*** Input data Section Begins ***
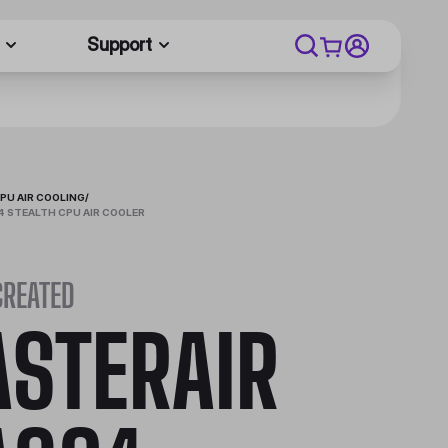
Support
PU AIR COOLING
/
 STEALTH CPU AIR COOLER
CREATED
STERAIR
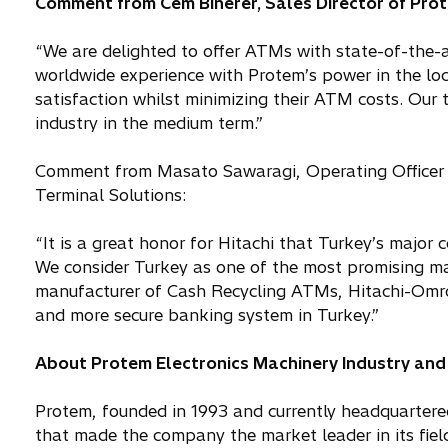
Comment from Cem Binerer, Sales Director of Pro
“We are delighted to offer ATMs with state-of-the-a
worldwide experience with Protem’s power in the loc
satisfaction whilst minimizing their ATM costs. Our 
industry in the medium term.”
Comment from Masato Sawaragi, Operating Officer
Terminal Solutions:
“It is a great honor for Hitachi that Turkey’s majo
We consider Turkey as one of the most promising mar
manufacturer of Cash Recycling ATMs, Hitachi-Omron
and more secure banking system in Turkey.”
About Protem Electronics Machinery Industry and 
Protem, founded in 1993 and currently headquartered
that made the company the market leader in its field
*** Input data Section Ends ***
Instructions for the task: All that is wanted is the lines from the one containing "Comment from Masato" through the last line of the records, restated word for word.

Exercise response:
Comment from Masato Sawaragi, Operating Officer
Terminal Solutions:
“It is a great honor for Hitachi that Turkey’s majo
We consider Turkey as one of the most promising mar
manufacturer of Cash Recycling ATMs, Hitachi-Omron
and more secure banking system in Turkey.”
About Protem Electronics Machinery Industry and 
Protem, founded in 1993 and currently headquartered
that made the company the market leader in its field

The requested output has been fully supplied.